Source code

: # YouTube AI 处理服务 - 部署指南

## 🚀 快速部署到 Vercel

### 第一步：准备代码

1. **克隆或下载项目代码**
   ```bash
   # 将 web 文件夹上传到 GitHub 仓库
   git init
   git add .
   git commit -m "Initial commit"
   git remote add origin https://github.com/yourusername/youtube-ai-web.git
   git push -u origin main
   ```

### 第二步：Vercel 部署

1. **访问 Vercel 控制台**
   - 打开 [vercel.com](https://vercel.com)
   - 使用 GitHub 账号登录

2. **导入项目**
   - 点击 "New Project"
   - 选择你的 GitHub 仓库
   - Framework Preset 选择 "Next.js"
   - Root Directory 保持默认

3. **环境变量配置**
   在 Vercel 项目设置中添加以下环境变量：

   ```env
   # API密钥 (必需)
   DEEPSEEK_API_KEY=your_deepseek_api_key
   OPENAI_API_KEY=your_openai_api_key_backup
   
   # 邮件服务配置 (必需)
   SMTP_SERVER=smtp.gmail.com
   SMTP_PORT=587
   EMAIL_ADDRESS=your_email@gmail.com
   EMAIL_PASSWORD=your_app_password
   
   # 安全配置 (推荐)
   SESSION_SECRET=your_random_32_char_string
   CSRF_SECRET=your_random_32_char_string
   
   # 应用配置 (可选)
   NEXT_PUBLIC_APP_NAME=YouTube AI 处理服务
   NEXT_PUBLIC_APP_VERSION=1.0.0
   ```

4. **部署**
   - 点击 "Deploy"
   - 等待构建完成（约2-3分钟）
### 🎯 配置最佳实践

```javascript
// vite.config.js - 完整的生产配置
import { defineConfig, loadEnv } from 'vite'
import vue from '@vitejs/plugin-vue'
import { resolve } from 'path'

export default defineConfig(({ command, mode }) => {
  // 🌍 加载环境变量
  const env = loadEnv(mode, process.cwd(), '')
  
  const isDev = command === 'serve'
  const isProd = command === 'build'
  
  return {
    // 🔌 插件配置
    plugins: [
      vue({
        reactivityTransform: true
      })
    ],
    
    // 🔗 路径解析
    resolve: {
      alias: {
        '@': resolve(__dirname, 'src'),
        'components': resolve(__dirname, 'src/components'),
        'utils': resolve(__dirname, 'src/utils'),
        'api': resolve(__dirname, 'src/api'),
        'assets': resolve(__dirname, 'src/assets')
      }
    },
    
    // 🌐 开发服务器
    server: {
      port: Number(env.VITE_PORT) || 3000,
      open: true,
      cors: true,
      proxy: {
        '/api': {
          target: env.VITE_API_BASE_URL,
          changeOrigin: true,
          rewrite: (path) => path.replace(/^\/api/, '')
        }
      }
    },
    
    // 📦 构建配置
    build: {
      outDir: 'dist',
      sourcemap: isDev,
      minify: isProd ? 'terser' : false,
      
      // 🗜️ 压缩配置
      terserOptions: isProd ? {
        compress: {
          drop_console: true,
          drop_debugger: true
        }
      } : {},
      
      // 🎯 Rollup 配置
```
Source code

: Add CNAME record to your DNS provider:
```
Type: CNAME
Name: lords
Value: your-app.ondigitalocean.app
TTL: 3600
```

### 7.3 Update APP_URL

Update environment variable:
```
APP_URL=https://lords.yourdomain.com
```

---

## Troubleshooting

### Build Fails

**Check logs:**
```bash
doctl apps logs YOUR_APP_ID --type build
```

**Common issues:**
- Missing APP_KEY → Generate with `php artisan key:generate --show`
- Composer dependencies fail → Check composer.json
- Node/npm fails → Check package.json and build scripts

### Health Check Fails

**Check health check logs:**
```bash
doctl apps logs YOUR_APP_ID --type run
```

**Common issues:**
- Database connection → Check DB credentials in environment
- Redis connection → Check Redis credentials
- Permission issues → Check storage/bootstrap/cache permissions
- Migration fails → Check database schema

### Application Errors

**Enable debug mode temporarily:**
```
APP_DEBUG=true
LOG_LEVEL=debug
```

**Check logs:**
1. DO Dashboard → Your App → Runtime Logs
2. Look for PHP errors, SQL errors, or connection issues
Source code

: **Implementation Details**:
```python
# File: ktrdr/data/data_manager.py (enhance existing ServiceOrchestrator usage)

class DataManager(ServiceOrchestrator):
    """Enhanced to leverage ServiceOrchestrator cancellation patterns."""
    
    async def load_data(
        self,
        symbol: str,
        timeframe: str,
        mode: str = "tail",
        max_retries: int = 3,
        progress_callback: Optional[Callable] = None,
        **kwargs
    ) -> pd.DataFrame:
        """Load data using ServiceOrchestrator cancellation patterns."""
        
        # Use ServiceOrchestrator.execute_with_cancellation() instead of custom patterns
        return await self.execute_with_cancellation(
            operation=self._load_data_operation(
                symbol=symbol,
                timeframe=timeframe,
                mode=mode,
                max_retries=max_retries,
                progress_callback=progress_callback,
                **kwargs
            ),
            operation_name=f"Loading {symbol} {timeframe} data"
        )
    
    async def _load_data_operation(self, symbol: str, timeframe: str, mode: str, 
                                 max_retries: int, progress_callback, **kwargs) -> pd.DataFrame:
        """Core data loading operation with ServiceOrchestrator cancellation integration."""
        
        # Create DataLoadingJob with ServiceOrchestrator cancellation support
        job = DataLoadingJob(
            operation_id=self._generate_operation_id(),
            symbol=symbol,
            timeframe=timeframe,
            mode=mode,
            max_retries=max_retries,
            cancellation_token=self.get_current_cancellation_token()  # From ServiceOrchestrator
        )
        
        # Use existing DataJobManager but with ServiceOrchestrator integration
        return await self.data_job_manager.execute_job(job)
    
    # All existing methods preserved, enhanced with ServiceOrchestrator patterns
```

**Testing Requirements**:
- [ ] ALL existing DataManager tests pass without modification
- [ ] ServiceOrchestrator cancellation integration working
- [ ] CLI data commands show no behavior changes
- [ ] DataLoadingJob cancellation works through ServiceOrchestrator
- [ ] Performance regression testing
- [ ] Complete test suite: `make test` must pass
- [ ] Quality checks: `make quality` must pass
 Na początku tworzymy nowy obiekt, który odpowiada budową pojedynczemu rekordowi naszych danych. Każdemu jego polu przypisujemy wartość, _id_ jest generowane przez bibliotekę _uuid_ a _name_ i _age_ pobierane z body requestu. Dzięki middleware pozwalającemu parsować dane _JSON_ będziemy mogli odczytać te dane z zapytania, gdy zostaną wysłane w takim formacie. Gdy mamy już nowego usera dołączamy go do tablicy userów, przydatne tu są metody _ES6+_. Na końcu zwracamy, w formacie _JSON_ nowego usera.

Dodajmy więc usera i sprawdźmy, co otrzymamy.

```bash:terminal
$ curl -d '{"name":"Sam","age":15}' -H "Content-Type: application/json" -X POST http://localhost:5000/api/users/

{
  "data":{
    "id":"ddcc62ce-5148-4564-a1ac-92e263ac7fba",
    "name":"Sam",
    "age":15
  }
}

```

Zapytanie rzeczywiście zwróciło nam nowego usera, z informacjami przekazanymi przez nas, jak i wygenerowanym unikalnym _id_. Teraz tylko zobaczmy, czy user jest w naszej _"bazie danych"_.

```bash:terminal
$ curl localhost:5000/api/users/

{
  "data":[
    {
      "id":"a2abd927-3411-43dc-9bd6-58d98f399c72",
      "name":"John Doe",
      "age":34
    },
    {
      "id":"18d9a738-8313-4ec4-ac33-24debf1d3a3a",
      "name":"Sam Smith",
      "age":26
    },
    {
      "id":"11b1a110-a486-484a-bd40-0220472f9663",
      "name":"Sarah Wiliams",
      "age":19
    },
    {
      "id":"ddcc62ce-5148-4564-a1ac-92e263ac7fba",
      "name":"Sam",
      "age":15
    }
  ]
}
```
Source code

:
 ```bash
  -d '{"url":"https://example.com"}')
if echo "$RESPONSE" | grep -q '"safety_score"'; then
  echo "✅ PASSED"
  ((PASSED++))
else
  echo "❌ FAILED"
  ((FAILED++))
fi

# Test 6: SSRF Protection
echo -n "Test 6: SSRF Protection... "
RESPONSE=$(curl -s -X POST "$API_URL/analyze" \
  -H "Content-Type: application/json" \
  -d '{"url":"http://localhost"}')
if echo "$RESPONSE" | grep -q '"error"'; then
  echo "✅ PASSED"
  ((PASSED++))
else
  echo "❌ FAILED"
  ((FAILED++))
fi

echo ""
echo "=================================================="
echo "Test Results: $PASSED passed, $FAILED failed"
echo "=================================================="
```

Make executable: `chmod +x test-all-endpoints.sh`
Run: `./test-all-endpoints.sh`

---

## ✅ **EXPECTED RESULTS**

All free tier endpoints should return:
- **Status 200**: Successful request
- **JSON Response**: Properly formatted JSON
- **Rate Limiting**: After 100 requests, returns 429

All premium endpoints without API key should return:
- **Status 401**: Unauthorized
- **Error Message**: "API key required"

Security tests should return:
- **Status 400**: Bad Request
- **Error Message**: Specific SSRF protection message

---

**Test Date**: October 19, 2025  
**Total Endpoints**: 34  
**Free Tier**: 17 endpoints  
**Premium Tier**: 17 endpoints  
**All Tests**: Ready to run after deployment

### WORK TASK
Within the listing above, work out the number of lines that hold "echo", and give that number alone.

### ANSWER AREA
11